If you have questions about adware, spyware or Windows security, you can post in the Spyware Warrior forums. Please do not post help requests in the blog comments.
thank you, turned that stuff off immediately, haven't had any troubles YET, though.
None here either. And I've got Internet Explorer locked down tight.
Thanks for this posting...nothing like keeping your anti-virus program updated!.......
And anti-trojan scanner too. Ewido Security Suite here updates at least once a day with new definitions.
Done, and thanks for this info.
If you use a personal firewall (I have Sygate Personal Firewall on right now), you'll be amazed at how many programs try to access the internet, and how often. I block them all by default, including Media Player
ping for later
What is the best FREE trojan scanner can I find ( that won't install it's own Spyware of it's own ).
I let all my legitimate programs access the Internet.
Ewido Security Suite. The premium features can be tried for 14 days for free. If you decide you don't want em, keep the scanner and download updates manually. http://www.ewido.net
Can you recommend a free/inexpensive firewall for W2000 on dial-up?
Contact martin for free utilities. He has a list of links.
Try Zone Alarm.
Try Zone Alarm. I personally run Norton Internet Security Firewall, which isn't cheap but is reliable. http://zonelabs.com
Question: Is it sufficient to set IE's security settings on "high"? Is that "locked down"?
thanks for this informative post. you did a great deal of work to include all the screens. it is a person like you that makes others realize what can be done if you are generous. Thanks again.
Dumb question: WTH does "locked down" mean?
I use Spybot and Ad-Aware SE. Each time I use them (about every other day) I check for updates. I downloaded both from download.com.
Set it on high for your restricted zone, medium for the Internet and low for sites you absolutely trust that you can put in your trusted zones tab.
It means its like the equivalent of Fort Knox - no one can get in unless you allow it. So when you install that registry patch - IE Spy-ad you're letting the bad guys know your computer is off limits. I went to Coolwebsearch and nothing happened. That's how effective this particular piece of condom software is in shutting down the scumware pushers' abilities to install unwanted software via drive by downloads behind your back.

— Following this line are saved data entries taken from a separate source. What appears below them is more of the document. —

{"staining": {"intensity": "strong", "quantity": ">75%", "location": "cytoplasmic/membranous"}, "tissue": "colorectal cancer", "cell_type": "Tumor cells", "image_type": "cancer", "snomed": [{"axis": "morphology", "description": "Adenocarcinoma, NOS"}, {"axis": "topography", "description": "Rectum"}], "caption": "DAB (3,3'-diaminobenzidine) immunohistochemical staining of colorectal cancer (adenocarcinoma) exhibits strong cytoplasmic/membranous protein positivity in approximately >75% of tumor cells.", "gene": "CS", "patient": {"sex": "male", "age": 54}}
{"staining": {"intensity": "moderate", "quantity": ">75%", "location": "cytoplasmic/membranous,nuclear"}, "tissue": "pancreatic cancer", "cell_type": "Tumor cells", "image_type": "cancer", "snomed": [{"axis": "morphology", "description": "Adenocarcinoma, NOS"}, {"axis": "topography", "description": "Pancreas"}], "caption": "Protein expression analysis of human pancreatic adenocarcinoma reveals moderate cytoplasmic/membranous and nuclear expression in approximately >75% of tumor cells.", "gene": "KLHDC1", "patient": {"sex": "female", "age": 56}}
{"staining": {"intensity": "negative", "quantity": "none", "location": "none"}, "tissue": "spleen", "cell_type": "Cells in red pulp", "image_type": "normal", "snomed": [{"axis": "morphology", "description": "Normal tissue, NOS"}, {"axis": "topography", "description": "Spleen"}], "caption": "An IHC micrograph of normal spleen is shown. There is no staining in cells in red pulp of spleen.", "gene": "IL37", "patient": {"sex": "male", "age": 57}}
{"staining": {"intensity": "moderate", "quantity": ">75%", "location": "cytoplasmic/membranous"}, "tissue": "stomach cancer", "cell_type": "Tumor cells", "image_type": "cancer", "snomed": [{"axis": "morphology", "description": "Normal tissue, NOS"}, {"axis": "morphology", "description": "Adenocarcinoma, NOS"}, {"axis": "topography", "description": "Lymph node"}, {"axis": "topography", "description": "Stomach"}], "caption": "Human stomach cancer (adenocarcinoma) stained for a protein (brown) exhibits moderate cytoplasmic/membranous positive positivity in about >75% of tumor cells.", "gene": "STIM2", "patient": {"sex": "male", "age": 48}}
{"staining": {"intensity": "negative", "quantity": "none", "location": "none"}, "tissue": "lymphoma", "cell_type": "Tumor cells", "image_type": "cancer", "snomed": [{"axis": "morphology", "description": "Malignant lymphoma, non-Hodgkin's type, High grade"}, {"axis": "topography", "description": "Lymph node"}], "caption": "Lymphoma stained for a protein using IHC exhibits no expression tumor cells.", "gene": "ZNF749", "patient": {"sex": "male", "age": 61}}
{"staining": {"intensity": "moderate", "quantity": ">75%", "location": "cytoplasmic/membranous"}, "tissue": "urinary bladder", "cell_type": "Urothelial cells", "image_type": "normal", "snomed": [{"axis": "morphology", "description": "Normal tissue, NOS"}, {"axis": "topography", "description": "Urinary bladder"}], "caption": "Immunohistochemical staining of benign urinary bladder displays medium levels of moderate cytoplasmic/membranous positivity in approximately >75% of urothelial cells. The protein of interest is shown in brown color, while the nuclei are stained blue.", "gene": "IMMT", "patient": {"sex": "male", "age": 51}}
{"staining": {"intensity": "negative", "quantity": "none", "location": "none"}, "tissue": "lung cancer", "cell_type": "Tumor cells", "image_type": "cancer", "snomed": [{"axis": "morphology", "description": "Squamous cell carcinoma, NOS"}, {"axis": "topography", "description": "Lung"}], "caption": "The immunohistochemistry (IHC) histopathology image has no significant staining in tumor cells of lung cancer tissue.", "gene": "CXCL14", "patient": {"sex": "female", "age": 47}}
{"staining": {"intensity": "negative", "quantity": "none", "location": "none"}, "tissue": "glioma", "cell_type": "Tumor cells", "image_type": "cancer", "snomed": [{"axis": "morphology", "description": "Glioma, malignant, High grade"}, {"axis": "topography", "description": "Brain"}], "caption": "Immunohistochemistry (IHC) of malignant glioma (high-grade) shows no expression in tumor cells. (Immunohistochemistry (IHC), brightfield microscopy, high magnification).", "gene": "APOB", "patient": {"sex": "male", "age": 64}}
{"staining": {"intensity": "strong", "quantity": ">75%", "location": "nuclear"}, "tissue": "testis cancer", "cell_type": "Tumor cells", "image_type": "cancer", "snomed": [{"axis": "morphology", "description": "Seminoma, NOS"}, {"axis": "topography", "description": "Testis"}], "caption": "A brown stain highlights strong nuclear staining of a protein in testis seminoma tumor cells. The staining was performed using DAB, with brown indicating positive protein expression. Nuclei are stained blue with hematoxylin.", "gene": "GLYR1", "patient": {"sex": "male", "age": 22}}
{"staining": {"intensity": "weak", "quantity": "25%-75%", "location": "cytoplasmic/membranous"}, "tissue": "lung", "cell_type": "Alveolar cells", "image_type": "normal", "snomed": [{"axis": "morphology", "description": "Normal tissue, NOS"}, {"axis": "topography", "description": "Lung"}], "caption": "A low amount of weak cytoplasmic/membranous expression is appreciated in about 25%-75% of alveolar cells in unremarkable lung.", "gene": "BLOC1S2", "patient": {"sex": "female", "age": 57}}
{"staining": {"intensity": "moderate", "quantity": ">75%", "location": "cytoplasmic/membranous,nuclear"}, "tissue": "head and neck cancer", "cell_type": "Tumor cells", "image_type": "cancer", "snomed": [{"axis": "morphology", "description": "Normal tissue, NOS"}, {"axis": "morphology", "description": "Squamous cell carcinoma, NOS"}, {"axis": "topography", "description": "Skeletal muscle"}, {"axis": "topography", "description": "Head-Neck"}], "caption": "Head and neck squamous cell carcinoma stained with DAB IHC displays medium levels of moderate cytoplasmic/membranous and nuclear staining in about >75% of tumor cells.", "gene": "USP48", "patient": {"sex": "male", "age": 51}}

WMP uses the Internet Explorer browser settings so if these are secured, just unchecking the "acquire licensing info automatically" box should take care of hackers ability to exploit the DRM channel to install malware on your computer over your objections.
I just finally was able to locate and destroy an executable file that was so "hidden," that all my anti-spyware couldn't find it. UNTIL NOW.
I also recommend Zone Alarm. The free version (note: they will try to convince you to buy the 'pro' version, but for dial-up I think that's overkill...) is available here (click the red "free download" button):
I'm glad you found it helpful- the people who write and propagate that garbage should be publicly horsewhipped.
Ongoing Windows security vulnerability ping!
Zone Alarm or Sygate Personal Firewall. I use SPF as it gives you, the user, more control over what computer ports and/or programs you want to allow or block, that option is only in the paid version of Zone Alarm, but it's available in the freebie version as well as the paid version of SPF.
I'm at a loss as to why anyone would have the Winamp Browser open.